Interactions of oleoyl- and octanoyl-coenzyme A (CoA) with phosphatidylcholine (PC) vesicles and bovine serum albumin (BSA) were investigated by NMR spectroscopy. Binding of acyl-CoA to small unilamellar PC vesicles and to BSA was detected by changes in 13C and 31P chemical shifts relative to the chemical shifts for aqueous acyl-CoA. When oleoyl-CoA (less than or equal to 15 mol %) was added to preformed vesicles, the 13C thioester signal (200.1 ppm) was upfield from the signal for micellar oleoyl-CoA (201.7 ppm), suggesting decreased H-bonding (partial dehydration) at the carbonyl group upon binding to the bilayer. When vesicles were prepared by cosonication of oleoyl-CoA and PC, a second peak (199.8 ppm) was seen. The major peak at 200.1 ppm broadened and shifted after addition of Dy(NO3)3 and was not seen after addition of BSA, while the peak at 199.8 ppm was unaffected by either perturbation. Thus, oleoyl-CoA in each bilayer leaflet was distinguished, and transbilayer movement was shown to be slow (t 1/2 greater than or equal to hours). PC vesicles remained intact with less than or equal to 15 mol % oleoyl-CoA, while higher oleoyl-CoA proportions produced mixed micelles. In contrast, 13C spectra revealed rapid exchange (ms) of octanoyl-CoA between the aqueous phase and PC vesicles and a low affinity for the bilayer. Thus, the binding affinity of acyl-CoA for PC bilayers is dependent on the acyl chain length.

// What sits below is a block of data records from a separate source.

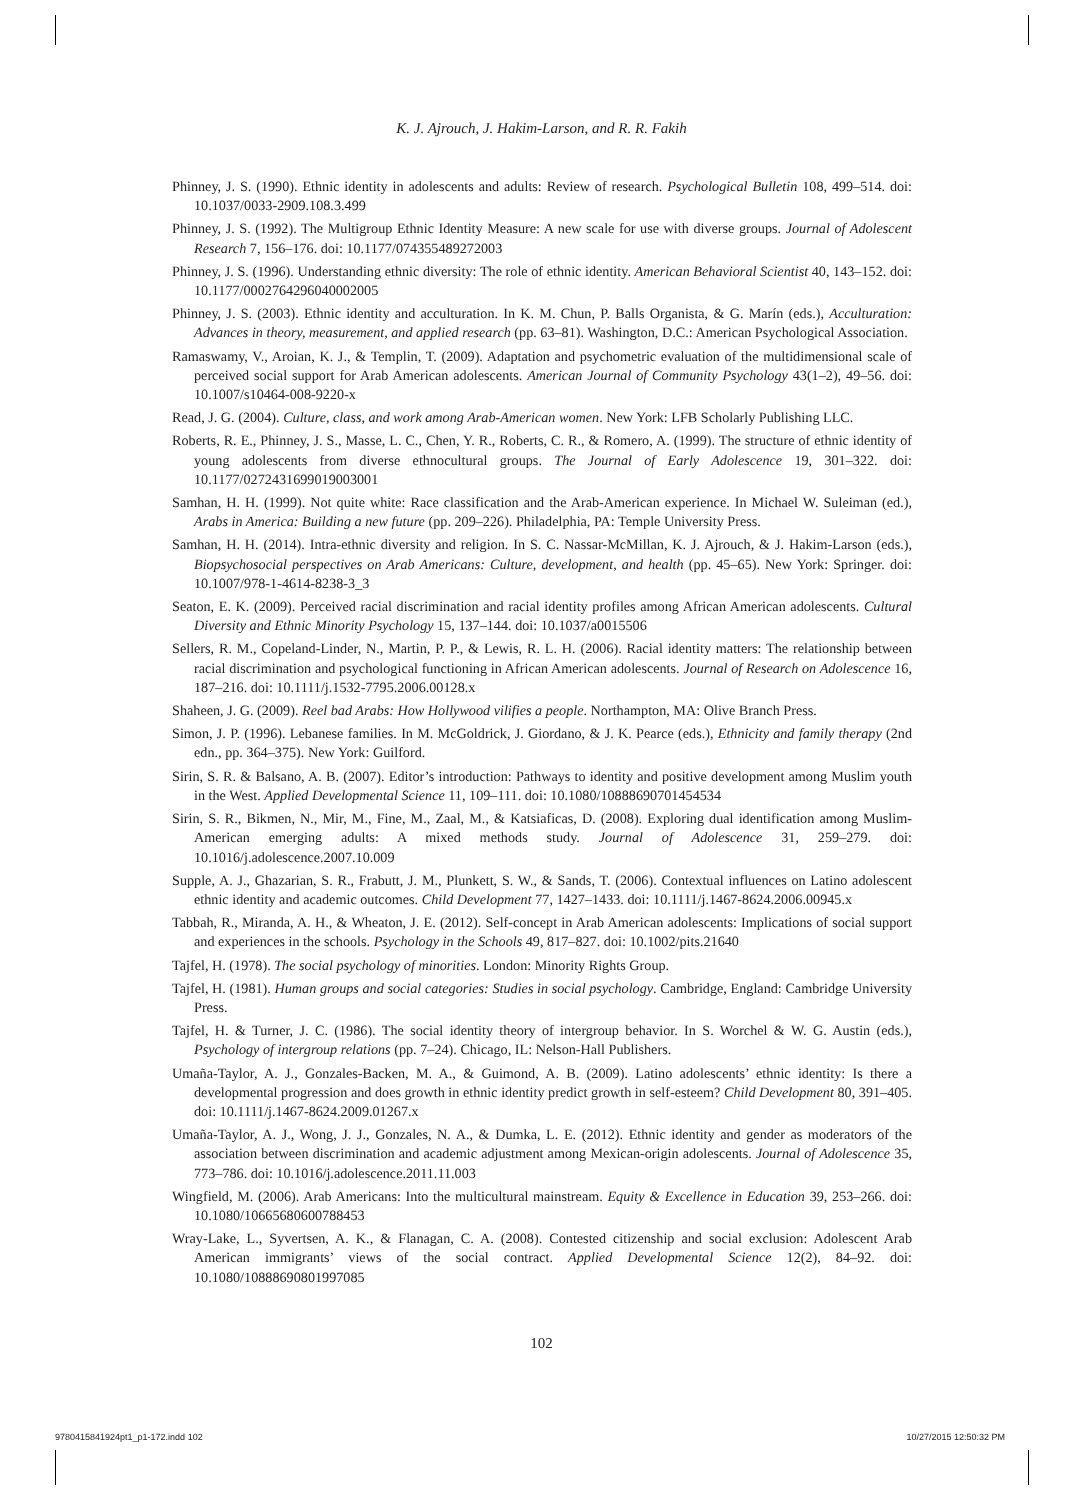K. J. Ajrouch, J. Hakim-Larson, and R. R. Fakih
Phinney, J. S. (1990). Ethnic identity in adolescents and adults: Review of research. Psychological Bulletin 108, 499–514. doi: 10.1037/0033-2909.108.3.499
Phinney, J. S. (1992). The Multigroup Ethnic Identity Measure: A new scale for use with diverse groups. Journal of Adolescent Research 7, 156–176. doi: 10.1177/074355489272003
Phinney, J. S. (1996). Understanding ethnic diversity: The role of ethnic identity. American Behavioral Scientist 40, 143–152. doi: 10.1177/0002764296040002005
Phinney, J. S. (2003). Ethnic identity and acculturation. In K. M. Chun, P. Balls Organista, & G. Marín (eds.), Acculturation: Advances in theory, measurement, and applied research (pp. 63–81). Washington, D.C.: American Psychological Association.
Ramaswamy, V., Aroian, K. J., & Templin, T. (2009). Adaptation and psychometric evaluation of the multidimensional scale of perceived social support for Arab American adolescents. American Journal of Community Psychology 43(1–2), 49–56. doi: 10.1007/s10464-008-9220-x
Read, J. G. (2004). Culture, class, and work among Arab-American women. New York: LFB Scholarly Publishing LLC.
Roberts, R. E., Phinney, J. S., Masse, L. C., Chen, Y. R., Roberts, C. R., & Romero, A. (1999). The structure of ethnic identity of young adolescents from diverse ethnocultural groups. The Journal of Early Adolescence 19, 301–322. doi: 10.1177/0272431699019003001
Samhan, H. H. (1999). Not quite white: Race classification and the Arab-American experience. In Michael W. Suleiman (ed.), Arabs in America: Building a new future (pp. 209–226). Philadelphia, PA: Temple University Press.
Samhan, H. H. (2014). Intra-ethnic diversity and religion. In S. C. Nassar-McMillan, K. J. Ajrouch, & J. Hakim-Larson (eds.), Biopsychosocial perspectives on Arab Americans: Culture, development, and health (pp. 45–65). New York: Springer. doi: 10.1007/978-1-4614-8238-3_3
Seaton, E. K. (2009). Perceived racial discrimination and racial identity profiles among African American adolescents. Cultural Diversity and Ethnic Minority Psychology 15, 137–144. doi: 10.1037/a0015506
Sellers, R. M., Copeland-Linder, N., Martin, P. P., & Lewis, R. L. H. (2006). Racial identity matters: The relationship between racial discrimination and psychological functioning in African American adolescents. Journal of Research on Adolescence 16, 187–216. doi: 10.1111/j.1532-7795.2006.00128.x
Shaheen, J. G. (2009). Reel bad Arabs: How Hollywood vilifies a people. Northampton, MA: Olive Branch Press.
Simon, J. P. (1996). Lebanese families. In M. McGoldrick, J. Giordano, & J. K. Pearce (eds.), Ethnicity and family therapy (2nd edn., pp. 364–375). New York: Guilford.
Sirin, S. R. & Balsano, A. B. (2007). Editor’s introduction: Pathways to identity and positive development among Muslim youth in the West. Applied Developmental Science 11, 109–111. doi: 10.1080/10888690701454534
Sirin, S. R., Bikmen, N., Mir, M., Fine, M., Zaal, M., & Katsiaficas, D. (2008). Exploring dual identification among Muslim-American emerging adults: A mixed methods study. Journal of Adolescence 31, 259–279. doi: 10.1016/j.adolescence.2007.10.009
Supple, A. J., Ghazarian, S. R., Frabutt, J. M., Plunkett, S. W., & Sands, T. (2006). Contextual influences on Latino adolescent ethnic identity and academic outcomes. Child Development 77, 1427–1433. doi: 10.1111/j.1467-8624.2006.00945.x
Tabbah, R., Miranda, A. H., & Wheaton, J. E. (2012). Self-concept in Arab American adolescents: Implications of social support and experiences in the schools. Psychology in the Schools 49, 817–827. doi: 10.1002/pits.21640
Tajfel, H. (1978). The social psychology of minorities. London: Minority Rights Group.
Tajfel, H. (1981). Human groups and social categories: Studies in social psychology. Cambridge, England: Cambridge University Press.
Tajfel, H. & Turner, J. C. (1986). The social identity theory of intergroup behavior. In S. Worchel & W. G. Austin (eds.), Psychology of intergroup relations (pp. 7–24). Chicago, IL: Nelson-Hall Publishers.
Umaña-Taylor, A. J., Gonzales-Backen, M. A., & Guimond, A. B. (2009). Latino adolescents’ ethnic identity: Is there a developmental progression and does growth in ethnic identity predict growth in self-esteem? Child Development 80, 391–405. doi: 10.1111/j.1467-8624.2009.01267.x
Umaña-Taylor, A. J., Wong, J. J., Gonzales, N. A., & Dumka, L. E. (2012). Ethnic identity and gender as moderators of the association between discrimination and academic adjustment among Mexican-origin adolescents. Journal of Adolescence 35, 773–786. doi: 10.1016/j.adolescence.2011.11.003
Wingfield, M. (2006). Arab Americans: Into the multicultural mainstream. Equity & Excellence in Education 39, 253–266. doi: 10.1080/10665680600788453
Wray-Lake, L., Syvertsen, A. K., & Flanagan, C. A. (2008). Contested citizenship and social exclusion: Adolescent Arab American immigrants’ views of the social contract. Applied Developmental Science 12(2), 84–92. doi: 10.1080/10888690801997085
102
9780415841924pt1_p1-172.indd 102 10/27/2015 12:50:32 PM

Oleoyl-CoA in the presence of BSA (1 mol/mol) gave rise to three carbonyl signals at 197.2-203.6 ppm. With 2-5 mol of oleoyl-CoA/BSA, 1-2 additional signals were observed. None of the signals corresponded to unbound oleoyl-CoA. Addition of [13C]carboxyl-enriched oleic acid to oleoyl-CoA/BSA mixtures revealed simultaneous binding of oleic acid and oleoyl-CoA to BSA, with some perturbation of binding interactions. Thus, BSA contains multiple binding sites for oleoyl-CoA and can bind fatty acid and acyl-CoA simultaneously.